Consequently, he (AS) responded: “I found myself not free from one of the two possibilities: either I have created myself, or someone else has created me. If I have created myself, then I am not free from one of two meanings: either I created myself while I was already existent, or I created myself while I was nonexistent. Hence, if I created myself, and I already existed, then I was self-sufficient of giving existence to myself. And if I was nonexistent, then you know that the nonexistent cannot bring about a thing. Therefore, the third meaning is proven that I have a Creator and that is Allah, the Lord of the Universe.”[ii]
2. One day Abu Shakir came to the Imam and said, “Prove to me the existence of God.” Imam (a.s) told him to be seated. At that time a boy passed by holding a hen’s egg. Imam (a.s) called him, and taking the egg from him kept it on his palm. Then he told Abu Shakir, “See, it is such a strong fort that has no doors. On its outside is a hard skin and below it is a thin membrane, inside which flow two seas of gold and silver. But neither can the yellow mix with the white nor the white can merge with the yellow. Neither can a repairer enter it nor a destroyer comes out of it. No one can even know whether the newborn would be a male or a female. Then all of a sudden it cracks and a beautiful chick emerges from it. Can your reason agree that all this happened without a designer or a maker?” Hearing this Abu Shakir bowed down his head and said, “I repent for my beliefs today and accept the religion of Islam.”[iii]
Although these two reports do not have so strong chain of narration, their contents are coherent and consistent with the fundamentals of Islamic beliefs and theology. Thus, they can be used to argue with. Indeed, the argument in the second narration somehow signifies the kind of knowledge which Daysani had no knowledge before it.

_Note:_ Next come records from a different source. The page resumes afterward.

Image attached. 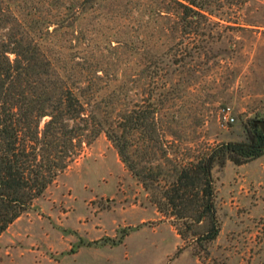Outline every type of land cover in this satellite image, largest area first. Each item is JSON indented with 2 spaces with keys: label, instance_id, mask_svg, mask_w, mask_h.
<instances>
[{
  "label": "rangeland",
  "instance_id": "rangeland-1",
  "mask_svg": "<svg viewBox=\"0 0 264 264\" xmlns=\"http://www.w3.org/2000/svg\"><path fill=\"white\" fill-rule=\"evenodd\" d=\"M197 1L206 18L183 39L192 62L174 75L177 90L158 115L161 148L142 161L155 182L146 187L104 132L85 139L69 166L1 235L0 264H264V155L213 168L220 231L208 252L195 249L192 235L205 227L188 229L184 239L182 221L158 205L177 166L197 162L220 142L247 140L253 119H264V0ZM107 2L101 31L125 29L128 45L106 43L97 56L102 50L111 59L120 56L133 108L148 82L135 48L172 42L161 30L167 17L150 14L157 2L169 0ZM125 2H132L129 10ZM223 105L233 108L235 122L221 121ZM131 136L132 151L141 153L138 137Z\"/></svg>",
  "mask_w": 264,
  "mask_h": 264
},
{
  "label": "trees",
  "instance_id": "trees-1",
  "mask_svg": "<svg viewBox=\"0 0 264 264\" xmlns=\"http://www.w3.org/2000/svg\"><path fill=\"white\" fill-rule=\"evenodd\" d=\"M107 1L0 0V237L69 166L83 141L103 132L146 187L156 180L142 161L148 154L146 160H153L162 146L158 115L177 90L174 75L192 62L189 41L183 39L201 27L205 8L197 0L152 6V16L167 17L161 30L172 42L161 44L166 50L136 44L148 82L141 87V102L130 108L131 89L119 68L120 56L111 59L112 53L104 50L97 56L106 43L128 45L122 39L125 29L101 31L98 23ZM131 3L125 2L124 10ZM256 119L247 140L220 142L197 162L177 166L162 192L165 202L158 205L182 221L178 228L184 239L188 229L206 228L192 234L195 249L208 252L220 231L213 168L264 155V133ZM133 134L141 153L132 151ZM224 264L229 263L224 259Z\"/></svg>",
  "mask_w": 264,
  "mask_h": 264
},
{
  "label": "built area",
  "instance_id": "built-area-1",
  "mask_svg": "<svg viewBox=\"0 0 264 264\" xmlns=\"http://www.w3.org/2000/svg\"><path fill=\"white\" fill-rule=\"evenodd\" d=\"M220 118L223 123H233L236 118L233 113V108L230 105H223L219 110Z\"/></svg>",
  "mask_w": 264,
  "mask_h": 264
},
{
  "label": "water",
  "instance_id": "water-1",
  "mask_svg": "<svg viewBox=\"0 0 264 264\" xmlns=\"http://www.w3.org/2000/svg\"><path fill=\"white\" fill-rule=\"evenodd\" d=\"M255 125H258L260 127V129L263 131L264 133V119H256L254 122ZM264 148V145H263Z\"/></svg>",
  "mask_w": 264,
  "mask_h": 264
}]
</instances>
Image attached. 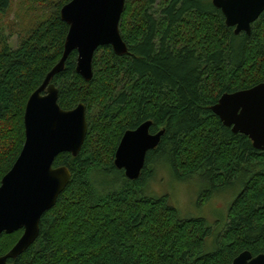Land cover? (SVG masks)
Masks as SVG:
<instances>
[{
  "label": "trees",
  "instance_id": "1",
  "mask_svg": "<svg viewBox=\"0 0 264 264\" xmlns=\"http://www.w3.org/2000/svg\"><path fill=\"white\" fill-rule=\"evenodd\" d=\"M69 1L22 0L33 25L14 50L0 31V182L24 142L26 101L62 55L68 26L60 9ZM10 6L0 0V17ZM119 32L127 53L98 48L89 82L75 72V51L51 80L61 109L85 105L88 130L76 157L55 158L53 167H67L71 179L42 216L34 243L8 262L230 264L243 251L264 254V150L224 127L210 109L224 93L264 83V12L248 35H235L211 0H125ZM146 121L151 134H164L130 181L113 165L115 150L125 131ZM160 165L180 181H206L201 205L241 186L222 230L181 219L167 196L147 193ZM109 171L121 181L96 188ZM21 234L0 236V256ZM210 244L213 251H205Z\"/></svg>",
  "mask_w": 264,
  "mask_h": 264
},
{
  "label": "water",
  "instance_id": "2",
  "mask_svg": "<svg viewBox=\"0 0 264 264\" xmlns=\"http://www.w3.org/2000/svg\"><path fill=\"white\" fill-rule=\"evenodd\" d=\"M211 3L235 35H248L264 12V0ZM124 7L125 0H70L60 9V19L68 26L62 55L26 101L24 142L0 182V236L22 231L15 245L0 256V264H11L8 260L16 259L37 239L42 216L54 207L71 179L67 167H53L54 160L61 153L76 157L87 134L85 105L61 109L51 80L63 71L73 51L77 53L75 72L85 82L92 78V59L98 48L109 46L115 55H125L127 45L119 32ZM210 109L224 127L247 137L255 150H264V83L224 93ZM151 124L146 121L125 131L115 150L113 165L130 181L139 178L147 152L158 146L164 134L163 129L151 134ZM230 264H264V254L252 256L243 251Z\"/></svg>",
  "mask_w": 264,
  "mask_h": 264
},
{
  "label": "rangeland",
  "instance_id": "3",
  "mask_svg": "<svg viewBox=\"0 0 264 264\" xmlns=\"http://www.w3.org/2000/svg\"><path fill=\"white\" fill-rule=\"evenodd\" d=\"M28 1V0H27ZM22 0H11L9 11L0 17V31L7 37L8 44L12 50L16 49L19 36L24 37L27 30L33 25L32 21L25 16ZM27 6V5H26ZM26 10V9H25ZM28 12V11H27ZM29 11V18L34 16ZM154 176L148 182L146 191L152 192L154 197L167 196L170 204L174 207L181 219H203L209 227L217 234L222 230L229 205L239 194L241 186L227 187L219 193H213L206 203L200 204V198L208 189L207 182L202 178H191L178 180L172 170L160 165L155 168ZM117 171L104 172L97 179L101 180L96 188H101V183L115 184L121 181V175ZM118 173V172H117ZM214 233V234H215ZM215 234V235H216ZM213 244L206 247L205 251H213Z\"/></svg>",
  "mask_w": 264,
  "mask_h": 264
},
{
  "label": "flooded vegetation",
  "instance_id": "4",
  "mask_svg": "<svg viewBox=\"0 0 264 264\" xmlns=\"http://www.w3.org/2000/svg\"><path fill=\"white\" fill-rule=\"evenodd\" d=\"M136 129V128H135Z\"/></svg>",
  "mask_w": 264,
  "mask_h": 264
}]
</instances>
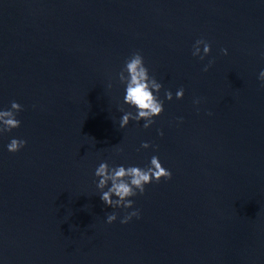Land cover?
Returning <instances> with one entry per match:
<instances>
[{"label": "water", "instance_id": "1", "mask_svg": "<svg viewBox=\"0 0 264 264\" xmlns=\"http://www.w3.org/2000/svg\"><path fill=\"white\" fill-rule=\"evenodd\" d=\"M135 51L162 98L185 91L121 129L116 73ZM261 68V0H0V107L23 106L0 136L2 264H264ZM153 154L171 178L132 198L138 218L105 223L94 168Z\"/></svg>", "mask_w": 264, "mask_h": 264}, {"label": "clouds", "instance_id": "2", "mask_svg": "<svg viewBox=\"0 0 264 264\" xmlns=\"http://www.w3.org/2000/svg\"><path fill=\"white\" fill-rule=\"evenodd\" d=\"M261 3H264V0H261ZM210 51L211 45L205 39L200 38L193 43L191 54L203 60ZM219 51L223 55L228 54L226 48H220ZM210 64L211 61L205 64L203 70L207 71ZM116 79L122 86V98L117 109L121 113L117 121L121 129L126 128L130 121L137 123L143 121L141 126L145 129L149 128L155 122V118L164 111L165 100H172L173 95L177 100L184 96V88L178 87L174 94L170 89H164L162 98L160 93L163 85L154 75L150 74L144 57L139 51H135L125 58L123 66L116 73ZM257 80L264 84V68L258 71ZM112 86V82L109 80L106 87L111 89ZM199 103V98L193 99L194 105ZM22 110L23 106L15 100L11 101L6 108L0 107V136L20 126L21 120L17 117ZM208 115L211 113L209 112ZM176 119L180 122L183 117ZM158 132L163 135L162 131L158 130ZM26 143L25 139L13 136L5 148L8 152L14 153L23 148ZM140 147L155 149L156 146L150 145L148 141H141ZM122 150L117 149V152ZM171 176V171L163 166L160 157L155 154L151 155L143 166L136 164L110 166L107 160L99 162L93 171V182L100 200L105 206L112 209L110 213L106 214L105 223L111 224L117 220L116 209H131L120 218L122 224L127 223L133 217L138 218L139 209L133 208L134 200L132 198L138 194L143 195L146 185L153 181L159 182L162 178L167 180Z\"/></svg>", "mask_w": 264, "mask_h": 264}]
</instances>
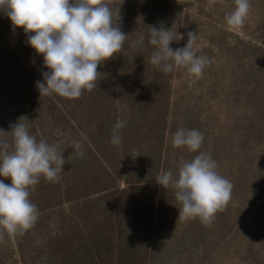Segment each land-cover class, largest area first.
<instances>
[{
	"label": "rangeland",
	"instance_id": "1",
	"mask_svg": "<svg viewBox=\"0 0 264 264\" xmlns=\"http://www.w3.org/2000/svg\"><path fill=\"white\" fill-rule=\"evenodd\" d=\"M250 3L239 28L225 20L235 0L113 4V21L127 39L98 66L97 88L78 99L40 95L36 82L49 71L43 56L0 11V141L12 142L11 125L23 117L37 141L63 151L59 181L41 177L29 199L43 216L66 205L69 212L42 227L64 231L54 241L73 264H264V0ZM153 26L182 37L173 50L194 32V50L210 60L203 74L153 65ZM117 120L126 122L119 146L110 143ZM179 128L203 134L197 152L173 147ZM75 141L83 144L82 156ZM200 152L233 184L210 225L177 220L175 189L155 180L168 170L177 177L181 161Z\"/></svg>",
	"mask_w": 264,
	"mask_h": 264
},
{
	"label": "clouds",
	"instance_id": "2",
	"mask_svg": "<svg viewBox=\"0 0 264 264\" xmlns=\"http://www.w3.org/2000/svg\"><path fill=\"white\" fill-rule=\"evenodd\" d=\"M210 4L215 0H209ZM123 0H0V11L11 20L14 28L22 27L28 43L43 56V81L36 86L42 96L57 94L66 99H78L83 92L97 88L102 62L121 52L127 34L117 20L113 21L112 5ZM250 0H235V8L226 14L231 28L242 27L251 9ZM149 42L154 46L150 62L168 73L184 67L194 76L203 74L210 60L198 56L194 50L197 35L188 32L185 47L173 50L170 44L182 37L172 29L150 27ZM34 33V34H31ZM31 34V35H29ZM141 41L143 37L141 36ZM11 125L12 142L0 141V240L4 234L23 235L36 223L38 207L30 199L29 189L41 177L58 182L62 167L67 162L57 144L29 133L21 122ZM126 122L117 120L110 143H122L120 130ZM6 133V132H5ZM8 133V132H7ZM83 139L86 135L81 134ZM203 134L196 129L179 128L172 136L173 147H187L197 152L202 146ZM81 141L73 142V149L83 155ZM217 162L205 152L189 161H181L178 176L171 170L157 175L156 182L164 188L175 189V198L181 205L177 220L199 218L210 225L217 212L224 211L232 196L233 184L217 171Z\"/></svg>",
	"mask_w": 264,
	"mask_h": 264
},
{
	"label": "trees",
	"instance_id": "3",
	"mask_svg": "<svg viewBox=\"0 0 264 264\" xmlns=\"http://www.w3.org/2000/svg\"><path fill=\"white\" fill-rule=\"evenodd\" d=\"M67 211L68 208L62 203L55 209L47 211L50 212L49 217L43 216L44 211H41L34 226L23 235L9 236L5 233L3 240H0V264H73L68 260L69 252L58 249L54 241V238L64 234V231L48 233L45 231L46 227H42L44 220L51 222Z\"/></svg>",
	"mask_w": 264,
	"mask_h": 264
}]
</instances>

[i] Vide: Kulayni, Muhammad bin Ya’qub, Al-Kafi, researched and corrected by Ghaffari, Ali Akbar, Akhundi, Muhammad, vol.1, p. 128, Dar al-Kotob al-Islamiyah, fourth edition, 1407 A.H; Ibn Shahr Ashub Mazandarani, Muhammad bin Ali, Mutashabeh al-Qur’an wa Mukhtalifehi, vol.1, p. 48, Qom, Beidar, first edition, 1410 A.H.
[ii] Sheiky Saduq, Al-Tawhid, researched and corrected by Husseini, Hashem, p. 290, Qom, Islamic Publications Office, first edition, 1398 A.H.
[iii] Al-Kafi, vol.1, p, 80; Tabarsi, Ahmad bin Ali, Al-Ehtijaj ‘Alaa al-Lejaj, researched and corrected by Khursan, Muhammad Baqir, vol.2, p. 333, Mashad, Murteza Publication, first edition, 1403 A.H.